On a wild and rainy weekend that brought flooding and damaging winds to Victoria, we borrowed Robs camper and cruised up the Tassy east coast. We especialy loved the Bay of Fires, and managed to coax the camper into a spot right on the beach. It was fantastic going to sleep to the sound of 2 metre waves breaking onto the shore, just metres from our spot.

Bay of Fires camp site on a wild and wet weekend. Pete snatched this shot in a rare break of the rain.

We took advantage of a special at Kogans and picked up two folding bikes. These will be our principal land transport once we move aboard, and sell the car. It will be the first time in nearly forty years we will be car-less.

Deb tries out her new folding bike. You never forget how to ride!

6 thoughts on “Frame seven complete and cockpit commenced.

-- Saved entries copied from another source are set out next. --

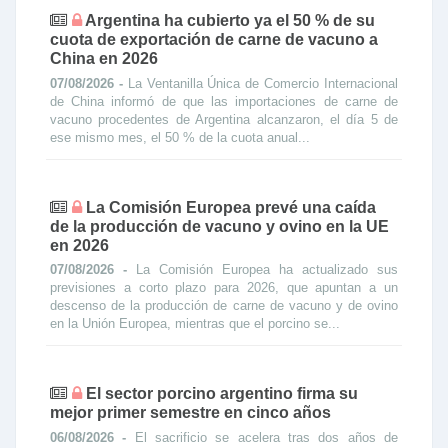
Argentina ha cubierto ya el 50 % de su
cuota de exportación de carne de vacuno a
China en 2026
07/08/2026 -
La Ventanilla Única de Comercio Internacional
de China informó de que las importaciones de carne de
vacuno procedentes de Argentina alcanzaron, el día 5 de
ese mismo mes, el 50 % de la cuota anual...
La Comisión Europea prevé una caída
de la producción de vacuno y ovino en la UE
en 2026
07/08/2026 -
La Comisión Europea ha actualizado sus
previsiones a corto plazo para 2026, que apuntan a un
descenso de la producción de carne de vacuno y de ovino
en la Unión Europea, mientras que el porcino se...
El sector porcino argentino firma su
mejor primer semestre en cinco años
06/08/2026 -
El sacrificio se acelera tras dos años de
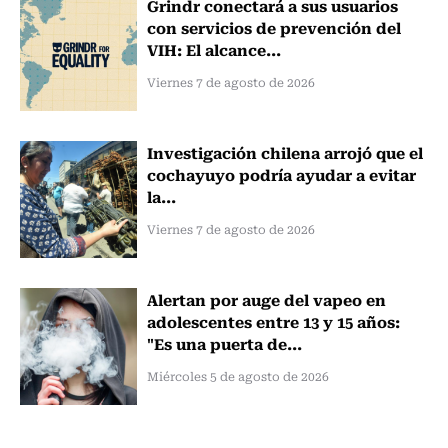
Grindr conectará a sus usuarios
con servicios de prevención del
VIH: El alcance...
Viernes 7 de agosto de 2026
Investigación chilena arrojó que el
cochayuyo podría ayudar a evitar
la...
Viernes 7 de agosto de 2026
Alertan por auge del vapeo en
adolescentes entre 13 y 15 años:
"Es una puerta de...
Miércoles 5 de agosto de 2026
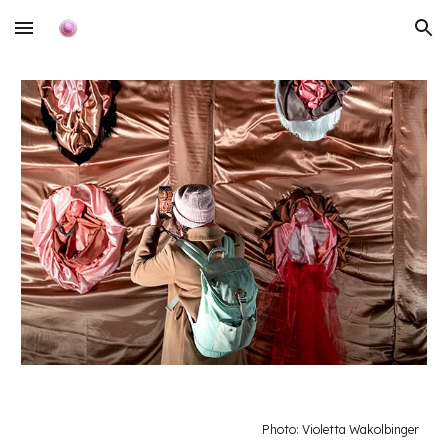
Skip to main content
Skip to navigation
Photo: Violetta Wakolbinger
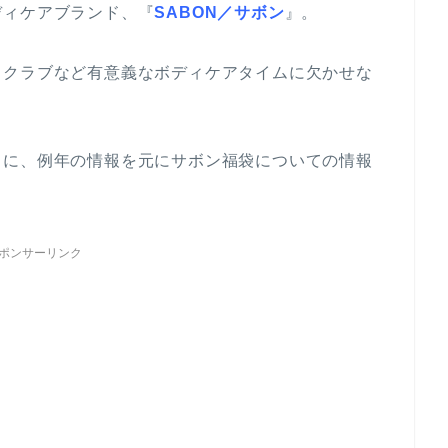
ディケアブランド、『
SABON／サボン
』。
スクラブなど有意義なボディケアタイムに欠かせな
うに、例年の情報を元にサボン福袋についての情報
ポンサーリンク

    • Yep: We have managed to incorporate a dedicated locker for the bikes in the stern steps area. An idea pinched from Chris Firth from SeeBeeZee. Bay of Fires spectacular even in the appalling weather. You can see the aqua colour of the water in the photo despite the big swells.

      Liked by 1 person

  1. Ahoy Pete and Deb,
    So nice to see your progress. It’s getting close no here in the Pacific North West USA. I’m at the glassing stage but looks like I’ll be waiting for a while as it’s raining here.
    Do you have any drawings of the saloon you are building differently.
    I am contemplating building composite chainplates. Any thoughts??
    Cheers Dean


    • Hi Dean. You are like us: very subject to the weather, we feel your pain! We actually built the saloon to the principal dimensions listed in the plans. but we devised our own framing as they are not included. The main thing to consider however is the potential weight that such a large seating area may have to accommodate. The airline industry deems the average adult weight to be around 80 kg per person so for (say) 12 people that’s potentially around 960 kg. (2116 lbs). I’ll send you some photos showing how we did it: but I reckon there is more than one way to skin that cat. In relation to composite chain plates, I have no knowledge of that engineering. Pete’s plans are simple and fool-proof and have no known failures that I’m aware of. To deviate from them usually adds time, money or weight. For us time is a cost. Personally I struggle to see the advantages other than they may look better than bolt-on’s. We intend to polish the SS chain plates to add some bling. We have received our first quote of $560AUD for all 9 (including the fore-beam tangs) which works out to $62 each. I’m happy with that as they will be rounded and beveled professionally.

      Liked by 1 person

  2. I added a pic of the composite chainplates on my thread on Diyyachts. They are an incorporated part of the boat. I believe they look much better and weight considerably less and there are no holes on my boat. Just a thought.